2. Bake for about 15 minutes until toothpick inserted comes out clean. Careful not to bake too long otherwise brownies will dry out. Let brownies cool and set before cutting and serving.
What a difference more than four decades makes. Instead of being about civil rights or Viet Nam or any of the issues that fueled student unrest in the 60’s, the new flavor of civil disobedience at Columbia University is Nutella.
Students young enough to be the grandchildren of the original protesters, having been removing the chocolate hazelnut spread from the college’s cafeterias at the rate of 100 pounds a day. It’s been estimated that Nutellagate could cost Columbia U a quarter of a million a year in. Hard to be on the side of the well-endowed and tres expensive Ivy school on this one. Losing $$$,$$$ on Nutella cafeteria expenses? Eat it.
A student, who said he liked to spread Nutella on sandwiches, and wrote about the issue on a Facebook site for Freshman, had his own explanation for why the Nutella issue had caught on.

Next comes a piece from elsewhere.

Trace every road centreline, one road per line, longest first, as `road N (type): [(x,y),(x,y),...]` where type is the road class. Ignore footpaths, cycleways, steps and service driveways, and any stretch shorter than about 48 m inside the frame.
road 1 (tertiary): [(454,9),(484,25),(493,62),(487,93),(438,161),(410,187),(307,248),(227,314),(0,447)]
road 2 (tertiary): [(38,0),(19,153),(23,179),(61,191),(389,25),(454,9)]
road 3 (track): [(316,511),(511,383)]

“It combines three things people at Columbia love: People love Nutella, people love complaining about the dining halls and people feel there’s a problem with how the administration handles things,” he said. “This Nutella situation is a perfect storm of all these interests coming together.”
And now it turns out that the Nutella nabbing was much less than reported. A follow-up piece from the NY Times:
“Missing Nutella, Part 2: Columbia Puts Consumption Far Below Report
By JAMES BARRON
Columbia University on Thursday issued what a spokesman called “a tongue-in-cheek university statement” about the cost of Nutella that students have been eating in — or stealing from — campus dining halls.

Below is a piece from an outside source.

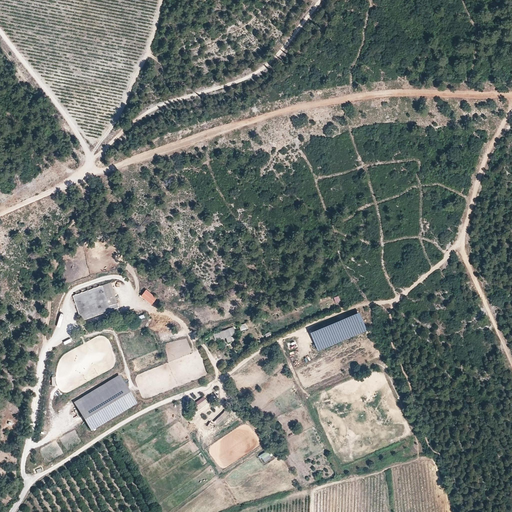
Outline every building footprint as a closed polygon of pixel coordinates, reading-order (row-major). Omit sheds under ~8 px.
[(119,307),(111,282),(102,285),(111,310),(119,307)] [(111,310),(102,285),(73,296),(81,320),(111,310)] [(157,298),(146,289),(141,296),(152,304),(157,298)] [(270,322),(275,333),(280,331),(275,320),(270,322)] [(234,334),(232,327),(212,333),(215,340),(226,337),(227,341),(231,340),(230,335),(234,334)] [(136,403),(119,374),(73,402),(90,430),(136,403)] [(193,406),(204,398),(203,396),(192,404),(193,406)] [(191,414),(207,402),(204,398),(193,406),(188,410),(191,414)] [(218,423),(230,412),(226,408),(215,419),(218,423)] [(272,457),(268,450),(260,454),(264,461),(272,457)]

“Nutella-gate Exposed,” the statement said. “It’s a Smear!”
The statement said Nutella was not costing Columbia $5,000 a week, as many outlets, including this one, had reported. That figure had been cited by a member of the Columbia College Student Council, Peter Bailinson, who said he got it from the executive director of the university’s Dining Services, Vicki Dunn. He said the $5,000 figure covered only one week last month, the first week in which Nutella was available in dining halls every day. (Until then, it had mainly been served in crepes on weekends.)

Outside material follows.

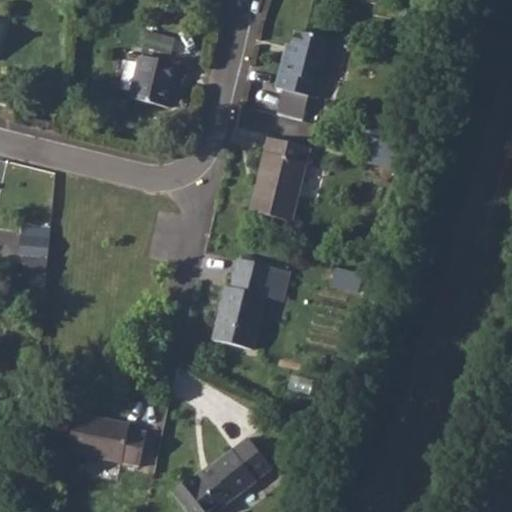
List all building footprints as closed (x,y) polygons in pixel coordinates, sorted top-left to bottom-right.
[(310,97),(319,99),(334,36),(299,27),(288,71),(282,69),(277,89),(284,91),(278,115),(303,121),(310,97)] [(192,79),(196,62),(148,53),(140,96),(176,103),(181,78),(192,79)] [(376,159),(403,165),(407,147),(380,140),(376,159)] [(298,225),(316,150),(273,141),(256,214),(298,225)] [(23,237),(50,240),(52,219),(24,217),(23,237)] [(261,355),(274,297),(276,286),(294,290),(297,272),(247,260),(238,293),(233,293),(221,346),(261,355)] [(6,414),(34,407),(36,390),(1,399),(6,414)] [(143,465),(148,433),(132,431),(134,422),(82,412),(73,453),(143,465)] [(230,511),(278,475),(253,443),(208,478),(205,475),(174,499),(183,511),(230,511)]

Mr. Bailinson said Ms. Dunn had told him that students had run through 100 pounds of Nutella a day. The Columbia Spectator quoted her as saying that Dining Services was “going through product faster than anticipated” because students were filling cups with Nutella in one dining hall and taking “full jars” from another.
The Spectator speculated that Dining Services could spend $250,000 on Nutella in one year.
Columbia, which had declined to comment on the Nutella situation on Wednesday, said in its statement Thursday that “the ongoing weekly cost of Nutella supply is actually less than one-tenth the purported amount originally reported on a student blog and quickly picked up by other media.”
“It is true that in the first three-four days after Nutella was recently added to the dining hall selections,” the statement said, “demand was indeed extraordinarily high.”
But the statement, first published Thursday by The Spectator, said “the actual cost was only about $2,500, and quickly went down to $450 per week for dining halls that serve some 3,600 students, seven days a week at three locations.”
The statement also said that “media attention to Nutella-gate has cut down on the amount people have been taking in recent days.”